EXERCISE: Your answer must be the listing repeated word for word, without its pictures.

○ ○ ○ ○ ○ ○ ○

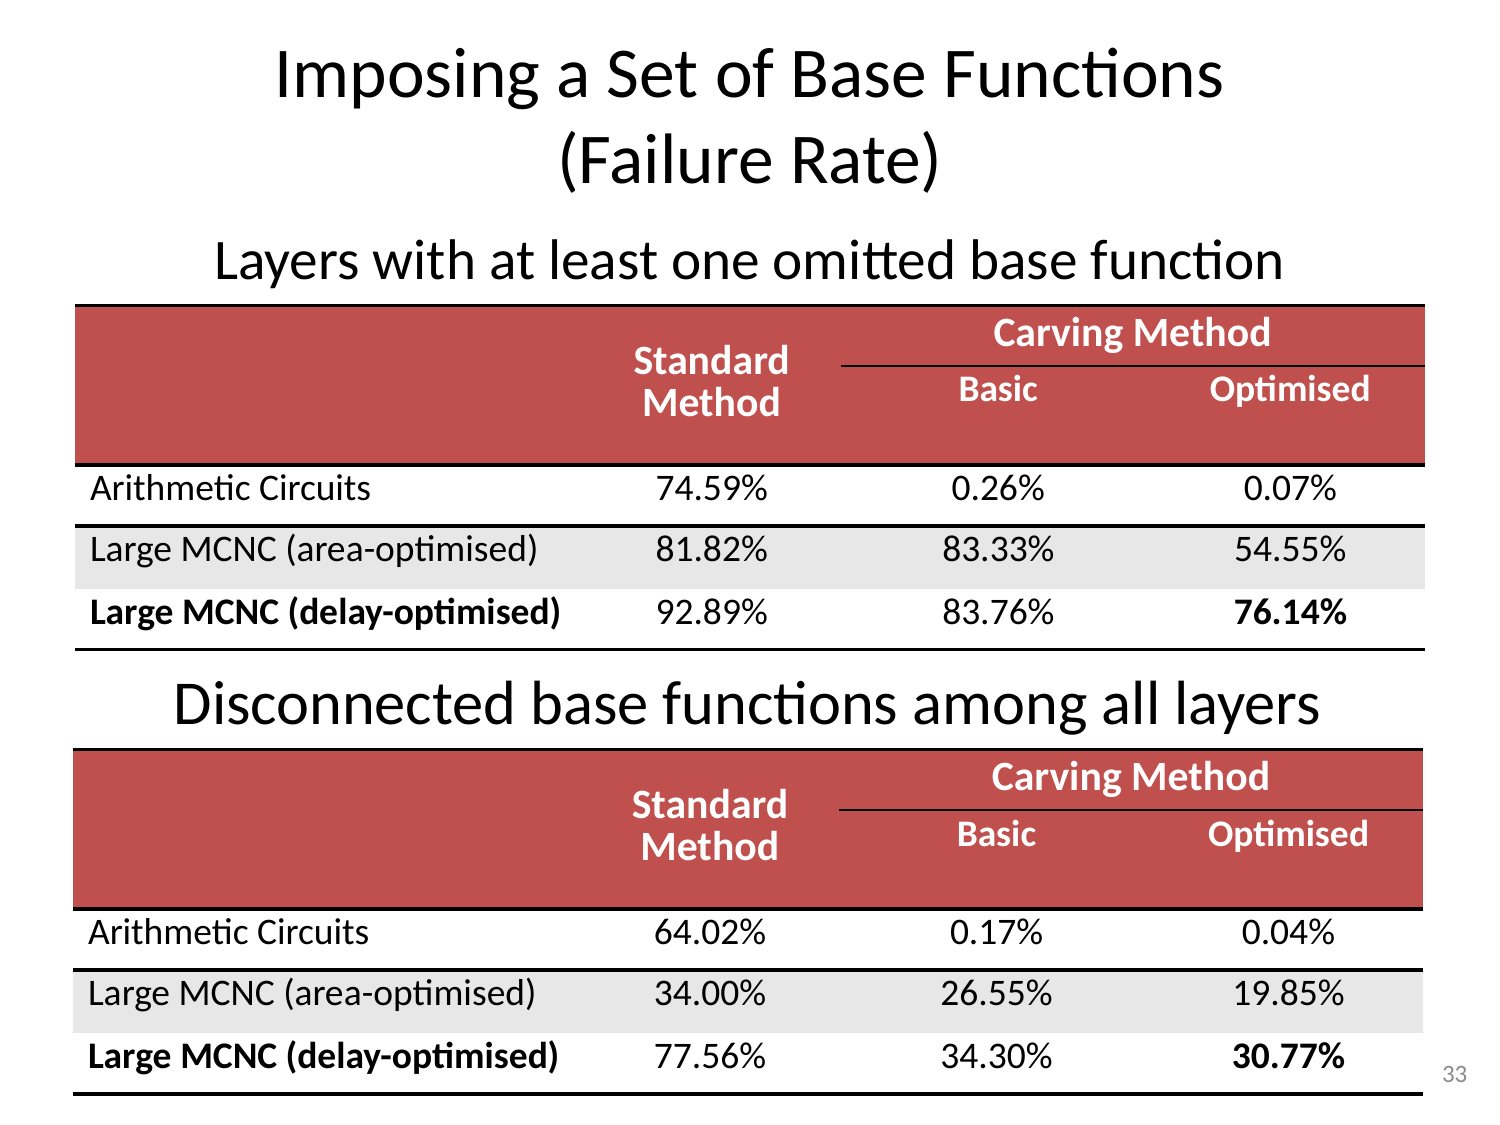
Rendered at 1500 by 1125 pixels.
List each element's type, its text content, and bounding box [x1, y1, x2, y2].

table_header Carving Method [839, 751, 1423, 809]
table_cell 83.76% [841, 589, 1156, 648]
table_cell Basic [841, 367, 1156, 463]
table_cell 0.26% [841, 467, 1156, 524]
table_cell 54.55% [1156, 528, 1425, 589]
table_cell 81.82% [583, 528, 841, 589]
table_cell Basic [839, 811, 1154, 907]
table_header Carving Method [841, 307, 1425, 365]
table_cell Large MCNC (area-optimised) [75, 528, 583, 589]
table_cell 64.02% [581, 911, 839, 968]
table_cell Large MCNC (area-optimised) [73, 972, 581, 1033]
table_header [75, 307, 583, 463]
table_cell 34.30% [839, 1033, 1154, 1092]
table_cell 26.55% [839, 972, 1154, 1033]
table_cell Optimised [1154, 811, 1423, 907]
table_cell 92.89% [583, 589, 841, 648]
slide_number 33 [1132, 1042, 1483, 1103]
table_header Standard Method [581, 751, 839, 907]
table_cell 0.04% [1154, 911, 1423, 968]
table_cell 34.00% [581, 972, 839, 1033]
text_box Layers with at least one omitted base function [74, 214, 1425, 299]
table_cell 30.77% [1154, 1033, 1423, 1092]
table_cell 0.17% [839, 911, 1154, 968]
table_cell 19.85% [1154, 972, 1423, 1033]
table_cell 77.56% [581, 1033, 839, 1092]
table_cell Optimised [1156, 367, 1425, 463]
table_header Standard Method [583, 307, 841, 463]
table_cell Large MCNC (delay-optimised) [73, 1033, 581, 1092]
title Imposing a Set of Base Functions (Failure Rate) [75, 18, 1425, 206]
table_cell 83.33% [841, 528, 1156, 589]
table_cell Arithmetic Circuits [75, 467, 583, 524]
table_cell 0.07% [1156, 467, 1425, 524]
text_box Disconnected base functions among all layers [73, 654, 1424, 742]
table_cell Arithmetic Circuits [73, 911, 581, 968]
table_header [73, 751, 581, 907]
table_cell 74.59% [583, 467, 841, 524]
table_cell Large MCNC (delay-optimised) [75, 589, 583, 648]
table_cell 76.14% [1156, 589, 1425, 648]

○ ○ ○ ○ ○ ○ ○

WRITTEN REPLY:
Rendered at 1500 by 1125 pixels.
List each element's type, its text content, and bounding box [x1, y1, x2, y2].

table_header Carving Method [839, 751, 1423, 809]
table_cell 83.76% [841, 589, 1156, 648]
table_cell Basic [841, 367, 1156, 463]
table_cell 0.26% [841, 467, 1156, 524]
table_cell 54.55% [1156, 528, 1425, 589]
table_cell 81.82% [583, 528, 841, 589]
table_cell Basic [839, 811, 1154, 907]
table_header Carving Method [841, 307, 1425, 365]
table_cell Large MCNC (area-optimised) [75, 528, 583, 589]
table_cell 64.02% [581, 911, 839, 968]
table_cell Large MCNC (area-optimised) [73, 972, 581, 1033]
table_header [75, 307, 583, 463]
table_cell 34.30% [839, 1033, 1154, 1092]
table_cell 26.55% [839, 972, 1154, 1033]
table_cell Optimised [1154, 811, 1423, 907]
table_cell 92.89% [583, 589, 841, 648]
slide_number 33 [1132, 1042, 1483, 1103]
table_header Standard Method [581, 751, 839, 907]
table_cell 0.04% [1154, 911, 1423, 968]
table_cell 34.00% [581, 972, 839, 1033]
text_box Layers with at least one omitted base function [74, 214, 1425, 299]
table_cell 30.77% [1154, 1033, 1423, 1092]
table_cell 0.17% [839, 911, 1154, 968]
table_cell 19.85% [1154, 972, 1423, 1033]
table_cell 77.56% [581, 1033, 839, 1092]
table_cell Optimised [1156, 367, 1425, 463]
table_header Standard Method [583, 307, 841, 463]
table_cell Large MCNC (delay-optimised) [73, 1033, 581, 1092]
title Imposing a Set of Base Functions (Failure Rate) [75, 18, 1425, 206]
table_cell 83.33% [841, 528, 1156, 589]
table_cell Arithmetic Circuits [75, 467, 583, 524]
table_cell 0.07% [1156, 467, 1425, 524]
text_box Disconnected base functions among all layers [73, 654, 1424, 742]
table_cell Arithmetic Circuits [73, 911, 581, 968]
table_header [73, 751, 581, 907]
table_cell 74.59% [583, 467, 841, 524]
table_cell Large MCNC (delay-optimised) [75, 589, 583, 648]
table_cell 76.14% [1156, 589, 1425, 648]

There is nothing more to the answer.